My colleague from Rimouski-Neigette—Témiscouata—Les Basques introduced a bill to address a fiscal injustice in the transfer of farms. Unfortunately, that bill was defeated in the House of Commons before it could be referred to a committee. We think it is disgraceful that the government is doing nothing to help the next generation of farmers in Canada.
I would also like to raise the matter of employment insurance. I represent a rural riding where many people work in seasonal industries. These people depend on EI, but they do not always have access to it, sadly. The budget contained no changes or assistance to give workers access to employment insurance. Currently, 15,000 Canadians are having to contend with the spring gap. This needs to be discussed, because during the campaign, the Liberal Party said it would fix the problem by improving the system and making it so that these people have access to EI.

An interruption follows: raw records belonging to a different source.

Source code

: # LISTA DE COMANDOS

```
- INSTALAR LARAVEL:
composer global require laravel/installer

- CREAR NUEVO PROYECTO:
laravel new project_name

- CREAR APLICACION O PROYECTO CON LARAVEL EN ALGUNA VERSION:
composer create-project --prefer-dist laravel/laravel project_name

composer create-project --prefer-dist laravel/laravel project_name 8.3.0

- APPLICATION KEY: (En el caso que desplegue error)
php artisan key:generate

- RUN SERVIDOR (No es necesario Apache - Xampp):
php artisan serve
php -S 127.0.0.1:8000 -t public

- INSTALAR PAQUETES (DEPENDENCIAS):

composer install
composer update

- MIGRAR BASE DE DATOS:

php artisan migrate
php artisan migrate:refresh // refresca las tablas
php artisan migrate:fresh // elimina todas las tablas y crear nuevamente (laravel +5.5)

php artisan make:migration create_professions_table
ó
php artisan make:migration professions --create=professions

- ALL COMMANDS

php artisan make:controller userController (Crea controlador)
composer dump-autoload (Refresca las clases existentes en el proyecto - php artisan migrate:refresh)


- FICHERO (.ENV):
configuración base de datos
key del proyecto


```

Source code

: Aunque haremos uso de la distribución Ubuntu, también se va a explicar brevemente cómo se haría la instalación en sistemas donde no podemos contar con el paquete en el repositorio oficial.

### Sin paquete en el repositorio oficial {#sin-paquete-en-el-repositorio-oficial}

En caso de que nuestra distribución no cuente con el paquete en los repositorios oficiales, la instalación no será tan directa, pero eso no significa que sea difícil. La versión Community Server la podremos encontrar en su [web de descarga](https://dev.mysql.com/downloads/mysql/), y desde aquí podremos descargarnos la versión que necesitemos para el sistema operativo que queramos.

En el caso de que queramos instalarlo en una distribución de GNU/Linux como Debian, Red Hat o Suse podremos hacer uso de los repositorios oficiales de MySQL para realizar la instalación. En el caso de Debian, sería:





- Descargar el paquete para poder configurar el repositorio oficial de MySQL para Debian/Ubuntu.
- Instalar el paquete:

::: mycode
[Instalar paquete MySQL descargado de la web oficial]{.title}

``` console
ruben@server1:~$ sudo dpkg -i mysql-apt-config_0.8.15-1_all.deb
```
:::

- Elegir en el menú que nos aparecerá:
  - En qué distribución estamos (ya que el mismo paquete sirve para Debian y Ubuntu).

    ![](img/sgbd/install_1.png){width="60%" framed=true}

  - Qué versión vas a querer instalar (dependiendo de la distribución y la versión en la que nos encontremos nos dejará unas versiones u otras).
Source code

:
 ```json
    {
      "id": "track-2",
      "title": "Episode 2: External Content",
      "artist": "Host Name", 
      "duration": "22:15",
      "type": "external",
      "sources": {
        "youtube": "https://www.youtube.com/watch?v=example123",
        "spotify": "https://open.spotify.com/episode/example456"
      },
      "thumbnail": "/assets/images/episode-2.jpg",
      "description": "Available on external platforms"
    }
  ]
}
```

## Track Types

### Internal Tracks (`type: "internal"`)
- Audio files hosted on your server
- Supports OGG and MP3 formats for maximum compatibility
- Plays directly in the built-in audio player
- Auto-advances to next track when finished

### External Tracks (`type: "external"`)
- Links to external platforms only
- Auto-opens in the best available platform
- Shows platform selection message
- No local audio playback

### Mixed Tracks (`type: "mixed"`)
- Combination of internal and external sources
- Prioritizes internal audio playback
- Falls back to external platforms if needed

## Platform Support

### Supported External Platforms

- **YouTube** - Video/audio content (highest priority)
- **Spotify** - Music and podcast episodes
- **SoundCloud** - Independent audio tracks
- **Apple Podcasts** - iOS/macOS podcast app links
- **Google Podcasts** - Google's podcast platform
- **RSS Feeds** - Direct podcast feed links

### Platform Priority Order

There have been some minor changes, but the Liberal government has not carried out a comprehensive reform to improve access to employment insurance for workers in the agriculture, fisheries, forestry, and tourism sectors. These sectors are incredibly important to the economy, and we need to make sure we support the people working in them.
The unemployed workers' movement in Quebec claims that the Liberal government has not reformed the employment insurance system. Forty-four percent of Canadians will not be eligible for employment insurance. That is a lot of people, a lot of Canadians and Quebeckers who need reform and change so they can access EI when they need it. This is really important to them.
We really hoped to see some progress on reducing inequality. We know that a special committee was formed to examine pay equity. A report entitled “It's Time to Act” was even published. The government committed to taking action, but not today, tomorrow, or even in a year. It is going to introduce a bill on pay equity to ensure that women and men earn equal pay for work of equal value. It is going to take until the end of 2018. I am trying to understand why the government is dragging its feet on introducing a bill that would truly further equality.
I think everyone agrees that there is still work to be done. It is 2017. The government claims to be feminist, but it needs to walk the talk. This bill needs to pass quickly. We are deeply disappointed to see so many things missing from this budget, especially since the government is always saying that it can do better.
The government should have done better with this legislation.